Graveyard, Rosahane, Co. Wicklow
Co. Wicklow |
Burial Grounds
A small graveyard in Rosahane, County Wicklow, holds an ecclesiastical curiosity that has since gone missing.
The burial ground itself is oval in shape, a form that often signals early medieval origins in the Irish landscape, where circular or oval enclosures frequently mark the footprint of ancient monastic or devotional sites long predating the headstones that survive today. The earliest legible inscription here dates to 1752, and the ground was still receiving the occasional burial as recently as 1990.
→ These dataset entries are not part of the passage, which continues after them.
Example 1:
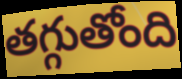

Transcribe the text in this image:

తగ్గుతోంది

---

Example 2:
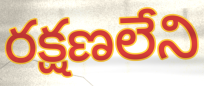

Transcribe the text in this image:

రక్షణలేని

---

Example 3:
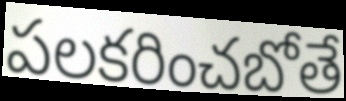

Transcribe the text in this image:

పలకరించబోతే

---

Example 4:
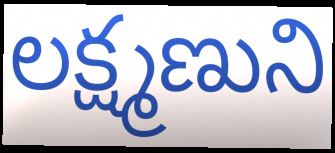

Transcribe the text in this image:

లక్ష్మణుని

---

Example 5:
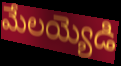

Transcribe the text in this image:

మేలయ్యెడి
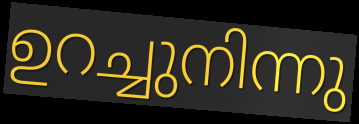
ഉറച്ചുനിന്നു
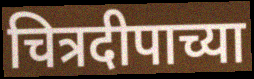
चित्रदीपाच्या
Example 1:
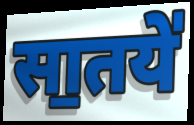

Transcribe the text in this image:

सा॒तये॑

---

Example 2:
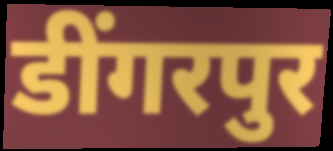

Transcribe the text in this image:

डींगरपुर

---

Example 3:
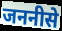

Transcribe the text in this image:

जननीसे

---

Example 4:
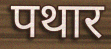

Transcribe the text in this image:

पथार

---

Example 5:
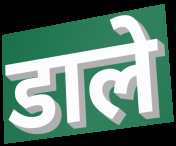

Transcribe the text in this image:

डाले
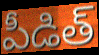
పీడిత్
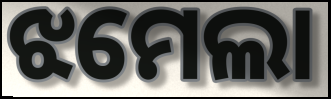
ଝମେଲା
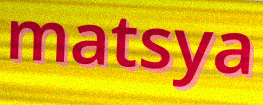
matsya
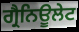
ਗ੍ਰੈਨਿਊਲੇਟ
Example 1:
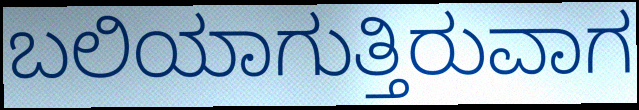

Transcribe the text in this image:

ಬಲಿಯಾಗುತ್ತಿರುವಾಗ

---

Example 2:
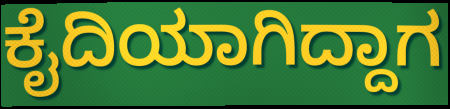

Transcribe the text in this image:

ಕೈದಿಯಾಗಿದ್ದಾಗ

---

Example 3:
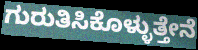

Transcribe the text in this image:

ಗುರುತಿಸಿಕೊಳ್ಳುತ್ತೇನೆ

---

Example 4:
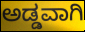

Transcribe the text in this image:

ಅಡ್ಡವಾಗಿ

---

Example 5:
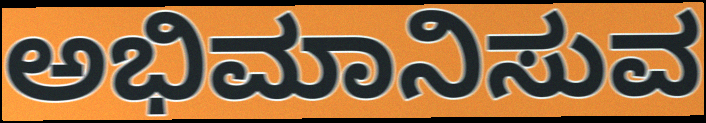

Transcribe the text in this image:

ಅಭಿಮಾನಿಸುವ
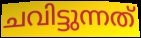
ചവിട്ടുന്നത്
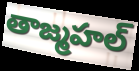
తాజ్మహల్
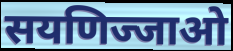
सयणिज्जाओ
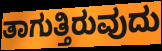
ತಾಗುತ್ತಿರುವುದು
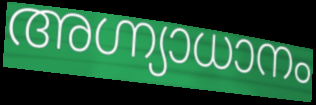
അഗ്ന്യാധാനം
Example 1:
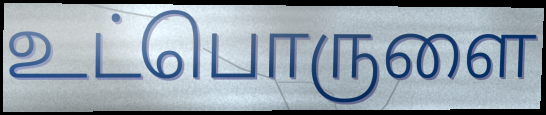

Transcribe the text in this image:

உட்பொருளை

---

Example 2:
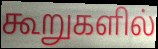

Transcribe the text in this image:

கூறுகளில்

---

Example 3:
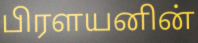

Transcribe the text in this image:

பிரளயனின்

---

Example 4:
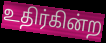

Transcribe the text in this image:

உதிர்கின்ற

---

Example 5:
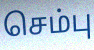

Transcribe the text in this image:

செம்பு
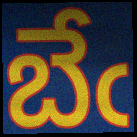
బేఁ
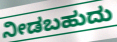
ನೀಡಬಹುದು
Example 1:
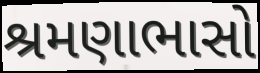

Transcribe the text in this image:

શ્રમણાભાસો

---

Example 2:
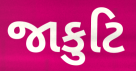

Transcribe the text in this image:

જાકુટિ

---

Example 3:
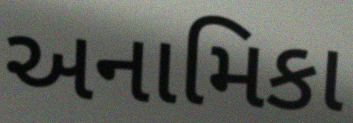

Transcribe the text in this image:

અનામિકા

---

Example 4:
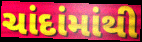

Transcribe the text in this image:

ચાંદાંમાંથી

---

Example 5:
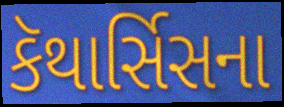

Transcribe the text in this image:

કૅથાર્સિસના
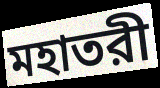
মহাতরী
What complicates the picture is a baptismal font that was once recorded on the site. Writing in 1959, the researcher Price documented a sub-rectangular font with an unusual slot opening cut into one side, a detail that suggests a deliberate functional design rather than simple wear. Fonts of this kind are rare survivals, typically associated with early Christian ecclesiastical activity, and their presence in a graveyard often points to a church that has otherwise vanished entirely. By the time inspectors visited in 1990, the font was gone. It had not been lost or broken up but moved, reportedly transferred to another graveyard, though which one was not recorded. An object documented in one place, absent from it thirty years later, and now somewhere unspecified makes for an oddly incomplete story, the kind that quietly accumulates around sites where the physical evidence and the paper trail have drifted apart.